Он вспомнил деревенское кладбище, которое заметил из окна поезда.

Значит, хватает покойников и для таких погостов с кустами сирени и роз?

Где бы мы ни были, сад мертвых ждет нас, выбирая себе жертву. Каждый день у городских ворот он с жадностью требует выкупа, словно безжалостное сказочное чудовище.

Новичок в незнакомом городе, он почувствовал, как глаза его застилает безмерная тихая жалость, прилетевшая издалека, чтобы напомнить его сердцу обо всех страданиях бескрайнего мира. Он отвел глаза, чтобы не встретиться взглядом со своим другом. Ему пришла мысль сделать театральный, романтический жест. Узнать, где тут цветочный магазин. Купить охапку белых лилий. И пойти на кладбище, где он, незнакомец, усыплет цветами могилу незнакомки, после того как могильщики бросят последнюю лопату земли. Тайком от всех, чтобы никто не знал. В знак того, что в незнакомый город вступил новый Тудор Стоенеску-Стоян, с обновленной душой, чуждой зависти, мелочности, эгоистической жадности и трусливых колебаний; в чьем сердце торжественно и гулко, словно в бронзе колокола, отзываются тяжкие страдания мира и предчувствия великих тайн на границах жизни здешней и жизни потусторонней. Но мысль эта гостила недолго. И растаяла там же, где рассеивались, как дым, все благие порывы другого, воображаемого Тудора Стоенеску-Стояна.
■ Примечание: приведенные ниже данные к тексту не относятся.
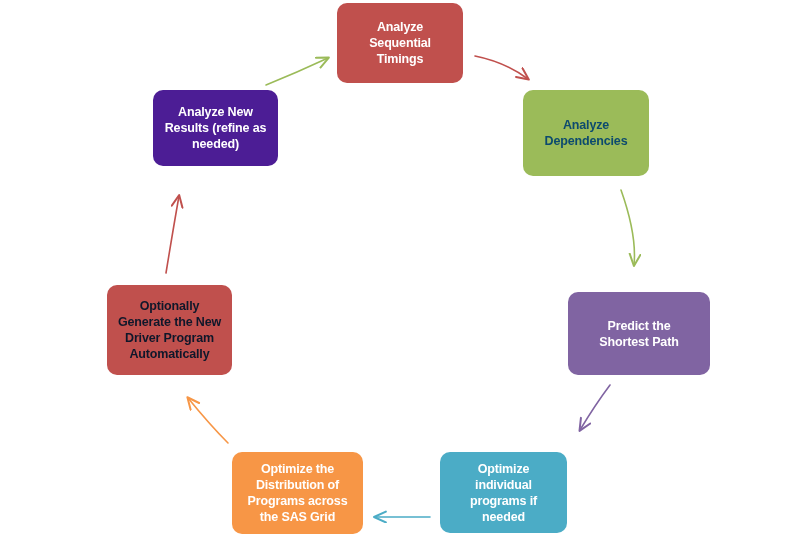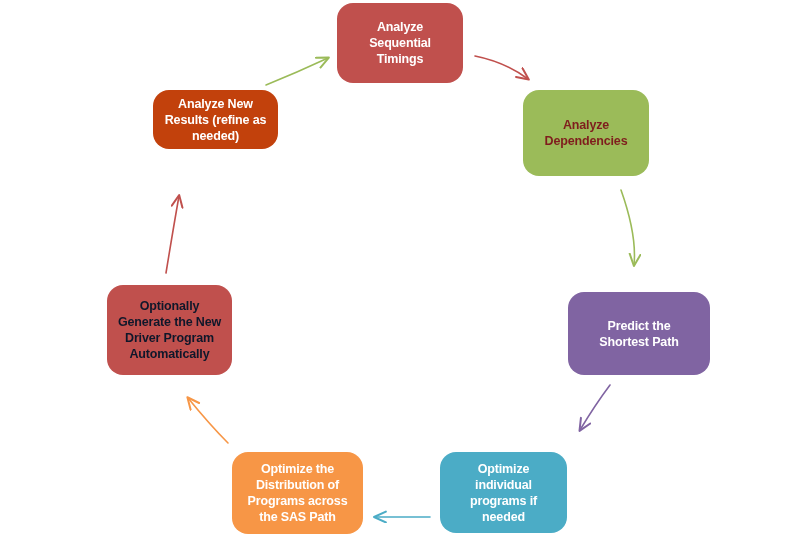--- a/index.html
+++ b/index.html
@@ -25,21 +25,21 @@
     width: 800px;
     height: 536px;
     pointer-events: none;
   }
   .node {
     position: absolute;
     display: flex;
     align-items: center;
     justify-content: center;
     text-align: center;
-    border-radius: 16px;
+    border-radius: 10px;
     box-sizing: border-box;
     color: #ffffff;
     font-weight: bold;
     line-height: 1.28;
     letter-spacing: -0.15px;
     padding: 4px 8px;
     -webkit-font-smoothing: antialiased;
   }
   .node-label {
     display: block;
@@ -83,48 +83,48 @@
       <path d="M 228 443 Q 210 425 188 398" fill="none" stroke="#f79646" stroke-width="1.6" stroke-linecap="round" marker-end="url(#ah-4)"></path>
       <path d="M 166 273 Q 173 230 179 196" fill="none" stroke="#c0504d" stroke-width="1.6" stroke-linecap="round" marker-end="url(#ah-5)"></path>
       <path d="M 266 85 Q 298 72 328 58" fill="none" stroke="#9bbb59" stroke-width="1.6" stroke-linecap="round" marker-end="url(#ah-6)"></path>
     </svg>
 
   <div class="node" style="left: 337px; top: 3px; width: 126px; height: 80px; background: rgb(192, 80, 77); color: rgb(255, 255, 255); font-size: 12.5px;">
     <span class="node-label">Analyze Sequential
 Timings</span>
   </div>
 
-  <div class="node" style="left: 523px; top: 90px; width: 126px; height: 86px; background: rgb(155, 187, 89); color: #7f1d1d; font-size: 12.5px;">
+  <div class="node" style="left: 523px; top: 90px; width: 126px; height: 86px; background: rgb(155, 187, 89); color: #0c4a6e; font-size: 12.5px;">
     <span class="node-label">Analyze
 Dependencies</span>
   </div>
 
   <div class="node" style="left: 568px; top: 292px; width: 142px; height: 83px; background: rgb(128, 100, 162); color: rgb(255, 255, 255); font-size: 12.5px;">
     <span class="node-label">Predict the
 Shortest Path</span>
   </div>
 
   <div class="node" style="left: 440px; top: 452px; width: 127px; height: 81px; background: rgb(75, 172, 198); color: rgb(255, 255, 255); font-size: 12.5px;">
     <span class="node-label">Optimize individual
 programs if needed</span>
   </div>
 
   <div class="node" style="left: 232px; top: 452px; width: 131px; height: 82px; background: rgb(247, 150, 70); color: rgb(255, 255, 255); font-size: 12.5px;">
     <span class="node-label">Optimize the
 Distribution of
 Programs across
-the SAS Path</span>
+the SAS Grid</span>
   </div>
 
   <div class="node" style="left: 107px; top: 285px; width: 125px; height: 90px; background: rgb(192, 80, 77); color: #0f172a; font-size: 12.5px;">
     <span class="node-label">Optionally
 Generate the New
 Driver Program
 Automatically</span>
   </div>
 
-  <div class="node" style="left: 153px; top: 90px; width: 125px; height: 59px; background: #c2410c; color: rgb(255, 255, 255); font-size: 12.5px;">
+  <div class="node" style="left: 153px; top: 90px; width: 125px; height: 76px; background: #4c1d95; color: rgb(255, 255, 255); font-size: 12.5px;">
     <span class="node-label">Analyze New
 Results (refine as
 needed)</span>
   </div>
 
 </div>
 
 </body></html>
— И господин Магыля был! — отметил, поворотившись на козлах, Аврам. — Вы его тоже видели, господин Сэндел?

— Давай погоняй!

Пролетка тронулась.

Только теперь вопрос, казалось, достиг ушей Санду Бугуша и обрел смысл. И тот ответил — но не бородатому извозчику, а другу:

— Конечно, видел! Конечно, и Магыля тоже был. Сегодня это имя тебе ничего не говорит. Но с историей Магыли ты познакомишься, когда месяца через три узнаешь все, что полагается знать в таком вот городке.

— Вряд ли… У меня нет ни сыщицких наклонностей, ни любопытства старой девы.

— Чтобы узнать все это, тебе не потребуется ни того, ни другого. Здешние истории не нужно выведывать. Они приходят сами, стучатся в дверь, врываются в окна, влетают в дом, в уши, в память.

— Значит, мне придется затворить двери и окна, заткнуть уши.